■ DIRECTIONS: Copy the data without any changes, from the line that contains "left elbow: (552, 556, 5)" through the last line of the data, with both ends included.

=-=-=

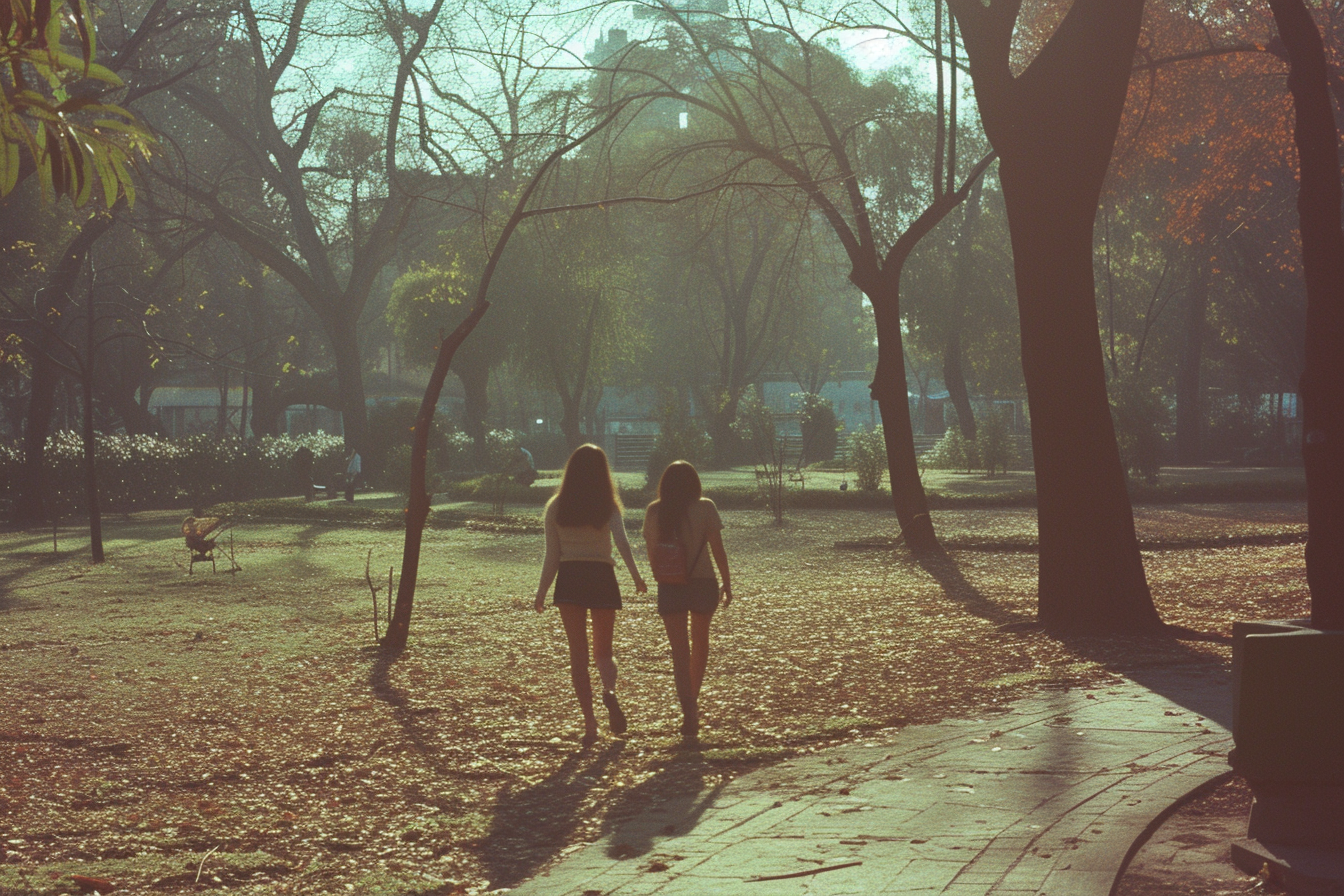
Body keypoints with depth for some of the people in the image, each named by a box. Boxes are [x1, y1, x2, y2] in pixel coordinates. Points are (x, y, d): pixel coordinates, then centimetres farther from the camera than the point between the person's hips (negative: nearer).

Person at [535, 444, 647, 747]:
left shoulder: (556, 507, 3)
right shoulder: (608, 506, 0)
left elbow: (552, 556, 5)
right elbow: (621, 541, -16)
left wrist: (542, 592, 13)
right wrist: (636, 576, -22)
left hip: (569, 578, 0)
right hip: (602, 577, 0)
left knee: (578, 654, 4)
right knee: (603, 651, 13)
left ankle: (589, 721, -4)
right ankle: (610, 691, -19)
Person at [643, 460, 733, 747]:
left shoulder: (655, 512, 0)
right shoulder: (704, 508, -6)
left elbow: (652, 553, 7)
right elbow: (717, 549, -6)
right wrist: (727, 583, 4)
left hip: (669, 587, 1)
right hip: (703, 583, -1)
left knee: (680, 651, 1)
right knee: (700, 643, 22)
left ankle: (689, 719, -10)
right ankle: (693, 700, 36)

=-=-=

■ RESULT OF THE EXERCISE:
left elbow: (552, 556, 5)
right elbow: (621, 541, -16)
left wrist: (542, 592, 13)
right wrist: (636, 576, -22)
left hip: (569, 578, 0)
right hip: (602, 577, 0)
left knee: (578, 654, 4)
right knee: (603, 651, 13)
left ankle: (589, 721, -4)
right ankle: (610, 691, -19)
Person at [643, 460, 733, 747]:
left shoulder: (655, 512, 0)
right shoulder: (704, 508, -6)
left elbow: (652, 553, 7)
right elbow: (717, 549, -6)
right wrist: (727, 583, 4)
left hip: (669, 587, 1)
right hip: (703, 583, -1)
left knee: (680, 651, 1)
right knee: (700, 643, 22)
left ankle: (689, 719, -10)
right ankle: (693, 700, 36)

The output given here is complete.